→ **Text provided**
=-=-=-=-=
No other city in America has dared to offer safe haven to drug users, to get them off the streets. It's a debate that will get underway this week in San Francisco.
The city is looking at something called "safe sites" that could reduce the harmful effects of drug use. The concept is so controversial that no other city in the United States has implemented the program.
The main sponsor, the San Francisco Public Health Dept., will be holding an all-day symposium Thursday to discuss these so-called safe injection facilities. Twenty-seven cities in eight countries now have these sites. So far, there are none in the United States. [...]
"This city has declared states of emergency repeatedly in order to do the needle exchange and that's been a very successful program," says Grant Coffax with the San Francisco Public Health Department.
Now the city is exploring another, perhaps more controversial approach. It's something called "safe injection facilities." [...]
The facility, called Insite, in in Vancouver, Canada. It's in the city's downtown east side which has one of the highest AIDS and Hepatitis C infection rates in the country.
Demonstration video shows an addict coming to the clinic with heroin he's bought on the streets, then shooting up with a nurse watching. He can then relax in the chill out room where he can talk with case workers if he wants. [...]
Public health official Grant Colfax says the Vancouver model seems to be working.
=-=-=-=-=
→ **Material shown**
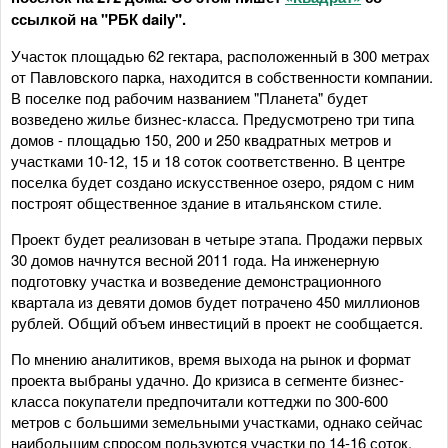
ссылкой на "РБК daily".
Участок площадью 62 гектара, расположенный в 300 метрах
от Павловского парка, находится в собственности компании.
В поселке под рабочим названием "Планета" будет
возведено жилье бизнес-класса. Предусмотрено три типа
домов - площадью 150, 200 и 250 квадратных метров и
участками 10-12, 15 и 18 соток соответственно. В центре
поселка будет создано искусственное озеро, рядом с ним
построят общественное здание в итальянском стиле.
Проект будет реализован в четыре этапа. Продажи первых
30 домов начнутся весной 2011 года. На инженерную
подготовку участка и возведение демонстрационного
квартала из девяти домов будет потрачено 450 миллионов
рублей. Общий объем инвестиций в проект не сообщается.
По мнению аналитиков, время выхода на рынок и формат
проекта выбраны удачно. До кризиса в сегменте бизнес-
класса покупатели предпочитали коттеджи по 300-600
метров с большими земельными участками, однако сейчас
наибольшим спросом пользуются участки по 14-16 соток.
=-=-=-=-=
→ **Brief A**
Reproduce everything in the safe injection article from "Now the city" down to "to be working.".
→ **Brief B**
Why, according to the safe injection article, has no other city in the United States implemented the "safe sites" program?
The material above is separate from the safe injection article.

→ **Result A**
Now the city is exploring another, perhaps more controversial approach. It's something called "safe injection facilities." [...]
The facility, called Insite, in in Vancouver, Canada. It's in the city's downtown east side which has one of the highest AIDS and Hepatitis C infection rates in the country.
Demonstration video shows an addict coming to the clinic with heroin he's bought on the streets, then shooting up with a nurse watching. He can then relax in the chill out room where he can talk with case workers if he wants. [...]
Public health official Grant Colfax says the Vancouver model seems to be working.

→ **Result B**
No other U.S. city has implemented the program because the concept is so controversial.